Natürlich lässt sich einwenden: Die zuständige nordrhein-westfälische Landesregierung hätte der Kölner Staatsanwaltschaft noch mehr Ermittler stellen müssen, dann hätte es mit einer rascheren Aufklärung schon geklappt. Ganz so einfach ist es aber nicht: Es gab und gibt wohl einfach nicht genügend Ermittler, die sich mit einer solch komplexen Materie auskennen. Und sie lassen sich auch nicht einfach herbeizaubern, wenn der Staat entscheidet, einen Mega-Skandal wie Cum-Ex richtigerweise aufzuarbeiten.
Zwar ist es angebracht, den Mangel an fähigen Ermittlern immer wieder zu beklagen. Ebenso ist es angebracht, an den strukturellen Ursachen zu arbeiten, die zu diesem Mangel führen. Dennoch: Die Kölner Staatsanwälte hätten besser ein Cum-Ex-Ermittlungskonzept erdacht, das zu ihren Kapazitäten gepasst und sich von Anfang an auf die mutmaßlichen Haupttäter fokussiert hätte. Das wäre nicht nur der effizientere Ansatz gewesen. Sondern auch der gerechtere.

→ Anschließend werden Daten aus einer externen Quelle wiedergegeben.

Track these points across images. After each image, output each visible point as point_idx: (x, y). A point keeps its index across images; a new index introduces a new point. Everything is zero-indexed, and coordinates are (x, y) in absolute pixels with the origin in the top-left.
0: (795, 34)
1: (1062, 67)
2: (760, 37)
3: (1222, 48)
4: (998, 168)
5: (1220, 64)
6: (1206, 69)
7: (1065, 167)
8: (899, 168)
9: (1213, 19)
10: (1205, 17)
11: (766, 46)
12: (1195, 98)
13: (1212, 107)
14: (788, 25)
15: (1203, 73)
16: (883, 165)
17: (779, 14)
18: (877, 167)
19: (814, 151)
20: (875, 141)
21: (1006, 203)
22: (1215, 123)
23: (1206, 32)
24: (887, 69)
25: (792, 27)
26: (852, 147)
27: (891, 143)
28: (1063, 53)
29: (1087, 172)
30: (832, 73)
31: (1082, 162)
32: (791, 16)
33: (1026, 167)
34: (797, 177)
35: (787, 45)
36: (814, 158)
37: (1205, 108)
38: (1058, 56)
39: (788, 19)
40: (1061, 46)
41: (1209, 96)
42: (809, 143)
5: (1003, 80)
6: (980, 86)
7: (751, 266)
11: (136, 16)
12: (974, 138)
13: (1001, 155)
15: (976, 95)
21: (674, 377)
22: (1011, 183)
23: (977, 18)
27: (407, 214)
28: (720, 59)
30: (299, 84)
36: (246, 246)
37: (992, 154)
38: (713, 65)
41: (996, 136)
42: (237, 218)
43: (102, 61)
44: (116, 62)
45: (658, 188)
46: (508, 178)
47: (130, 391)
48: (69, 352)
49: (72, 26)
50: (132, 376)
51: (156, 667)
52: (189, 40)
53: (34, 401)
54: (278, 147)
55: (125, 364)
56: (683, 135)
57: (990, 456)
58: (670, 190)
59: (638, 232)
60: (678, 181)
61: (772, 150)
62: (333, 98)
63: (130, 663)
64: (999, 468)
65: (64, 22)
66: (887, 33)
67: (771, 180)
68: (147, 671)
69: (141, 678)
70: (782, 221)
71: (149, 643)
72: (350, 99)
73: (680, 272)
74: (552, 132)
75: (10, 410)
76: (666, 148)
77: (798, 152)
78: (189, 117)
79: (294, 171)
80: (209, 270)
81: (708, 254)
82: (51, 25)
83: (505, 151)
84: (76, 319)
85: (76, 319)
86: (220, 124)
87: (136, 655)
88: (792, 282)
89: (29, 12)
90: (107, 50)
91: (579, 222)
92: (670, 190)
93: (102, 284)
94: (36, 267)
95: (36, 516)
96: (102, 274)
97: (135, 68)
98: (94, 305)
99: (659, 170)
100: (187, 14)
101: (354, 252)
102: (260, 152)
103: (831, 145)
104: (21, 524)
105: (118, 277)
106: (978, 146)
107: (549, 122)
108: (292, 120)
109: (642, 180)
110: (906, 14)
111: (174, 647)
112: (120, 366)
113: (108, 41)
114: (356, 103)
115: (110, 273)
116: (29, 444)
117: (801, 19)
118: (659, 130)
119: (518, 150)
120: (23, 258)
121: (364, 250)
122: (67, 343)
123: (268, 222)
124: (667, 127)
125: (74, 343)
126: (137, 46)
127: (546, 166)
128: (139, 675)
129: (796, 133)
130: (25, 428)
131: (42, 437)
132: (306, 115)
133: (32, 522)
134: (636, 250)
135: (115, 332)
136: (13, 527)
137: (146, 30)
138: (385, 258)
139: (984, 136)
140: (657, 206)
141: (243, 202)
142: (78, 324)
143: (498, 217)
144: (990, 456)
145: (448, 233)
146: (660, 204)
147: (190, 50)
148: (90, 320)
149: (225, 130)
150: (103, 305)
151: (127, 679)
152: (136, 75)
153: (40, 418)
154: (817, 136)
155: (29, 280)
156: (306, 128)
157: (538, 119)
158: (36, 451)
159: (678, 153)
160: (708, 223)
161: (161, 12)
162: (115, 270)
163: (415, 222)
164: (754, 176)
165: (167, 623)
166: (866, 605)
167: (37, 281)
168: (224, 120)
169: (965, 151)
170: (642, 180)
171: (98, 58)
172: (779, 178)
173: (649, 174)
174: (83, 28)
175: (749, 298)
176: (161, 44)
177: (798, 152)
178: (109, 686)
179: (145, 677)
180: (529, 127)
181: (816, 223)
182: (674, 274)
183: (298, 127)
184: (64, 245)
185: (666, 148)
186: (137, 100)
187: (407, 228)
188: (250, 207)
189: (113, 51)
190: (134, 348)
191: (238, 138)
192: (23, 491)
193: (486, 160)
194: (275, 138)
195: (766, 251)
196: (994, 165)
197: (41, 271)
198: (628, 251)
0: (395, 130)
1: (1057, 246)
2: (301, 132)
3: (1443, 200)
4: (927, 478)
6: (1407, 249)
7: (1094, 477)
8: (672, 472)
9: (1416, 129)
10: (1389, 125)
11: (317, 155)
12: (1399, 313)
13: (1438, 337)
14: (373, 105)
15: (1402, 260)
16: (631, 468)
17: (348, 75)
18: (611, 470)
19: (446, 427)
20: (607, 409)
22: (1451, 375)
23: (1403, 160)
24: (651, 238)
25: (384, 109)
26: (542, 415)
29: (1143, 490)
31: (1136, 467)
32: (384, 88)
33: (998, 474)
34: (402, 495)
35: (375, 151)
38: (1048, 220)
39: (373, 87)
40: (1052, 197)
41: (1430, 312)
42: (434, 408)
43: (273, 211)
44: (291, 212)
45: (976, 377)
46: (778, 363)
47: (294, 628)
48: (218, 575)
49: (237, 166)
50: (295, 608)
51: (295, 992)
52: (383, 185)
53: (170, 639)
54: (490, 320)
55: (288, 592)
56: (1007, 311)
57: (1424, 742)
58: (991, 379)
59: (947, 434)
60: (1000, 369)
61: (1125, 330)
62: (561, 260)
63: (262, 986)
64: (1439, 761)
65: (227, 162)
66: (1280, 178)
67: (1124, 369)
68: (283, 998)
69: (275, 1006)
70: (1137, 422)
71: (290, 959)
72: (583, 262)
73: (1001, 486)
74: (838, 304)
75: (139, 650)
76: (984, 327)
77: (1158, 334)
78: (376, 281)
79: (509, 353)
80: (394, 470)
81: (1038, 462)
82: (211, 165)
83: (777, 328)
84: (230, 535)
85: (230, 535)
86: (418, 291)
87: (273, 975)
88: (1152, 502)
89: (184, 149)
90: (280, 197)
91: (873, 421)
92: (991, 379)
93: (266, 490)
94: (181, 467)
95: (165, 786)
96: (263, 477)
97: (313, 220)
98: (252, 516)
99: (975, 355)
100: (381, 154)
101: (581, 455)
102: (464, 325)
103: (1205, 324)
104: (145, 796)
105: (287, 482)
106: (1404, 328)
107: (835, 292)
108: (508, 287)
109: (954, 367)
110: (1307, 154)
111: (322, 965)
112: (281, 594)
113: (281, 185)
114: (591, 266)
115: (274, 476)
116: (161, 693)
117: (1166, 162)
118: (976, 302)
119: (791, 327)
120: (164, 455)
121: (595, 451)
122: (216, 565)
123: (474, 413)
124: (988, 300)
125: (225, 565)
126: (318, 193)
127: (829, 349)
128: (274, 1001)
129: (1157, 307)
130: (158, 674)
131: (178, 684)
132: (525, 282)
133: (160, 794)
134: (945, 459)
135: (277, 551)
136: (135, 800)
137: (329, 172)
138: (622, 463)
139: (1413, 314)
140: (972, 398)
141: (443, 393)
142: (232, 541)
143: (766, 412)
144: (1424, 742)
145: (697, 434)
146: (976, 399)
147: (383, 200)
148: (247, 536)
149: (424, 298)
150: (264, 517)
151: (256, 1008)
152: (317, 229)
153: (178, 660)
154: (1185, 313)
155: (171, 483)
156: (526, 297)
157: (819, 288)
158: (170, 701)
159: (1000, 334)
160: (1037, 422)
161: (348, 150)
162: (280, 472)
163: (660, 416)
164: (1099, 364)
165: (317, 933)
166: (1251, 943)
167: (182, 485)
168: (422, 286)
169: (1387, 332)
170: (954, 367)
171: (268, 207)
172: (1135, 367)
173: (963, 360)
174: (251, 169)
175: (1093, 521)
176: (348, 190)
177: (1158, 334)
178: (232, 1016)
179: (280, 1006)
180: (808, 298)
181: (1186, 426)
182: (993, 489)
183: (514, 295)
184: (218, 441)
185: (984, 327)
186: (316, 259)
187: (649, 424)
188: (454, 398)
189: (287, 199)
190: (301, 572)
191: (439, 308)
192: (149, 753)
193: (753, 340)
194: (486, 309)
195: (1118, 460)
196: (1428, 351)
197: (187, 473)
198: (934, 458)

Zwar kann die Staatsanwaltschaft trotz der Einstellung noch versuchen, von Olearius die Millionen zurückzufordern, die er bei den Steuerdeals eingestrichen haben soll. Ein Erfolg bei diesem Unterfangen wäre angesichts des Prozess-Endes aber nur ein Mini-Sieg für die Ermittler: Den Multi-Multi-Millionär Olearius dürfte eine Geldzahlung weit weniger schmerzen als ein Gefängnisaufenthalt.
Die Kölner Staatsanwaltschaft hat ihre umfangreichen Ermittlungen immer wieder mit einem zentralen Argument begründet: Der Staat schnappe sich zwar die Otto-Normalos, wenn sich diese mal am Gemeinwesen versündigen. Die Reichen aber, die Banker und Unternehmer, die lasse er laufen – und weil damit nun Schluss sein müsse, ermittelten die Kölner so umfangreich bei Cum-Ex. Nun könnte es aber ausgerechnet bei den Steuerdeals dazu kommen, dass der Staat manche Verantwortliche laufen lassen muss. Was für ein Debakel.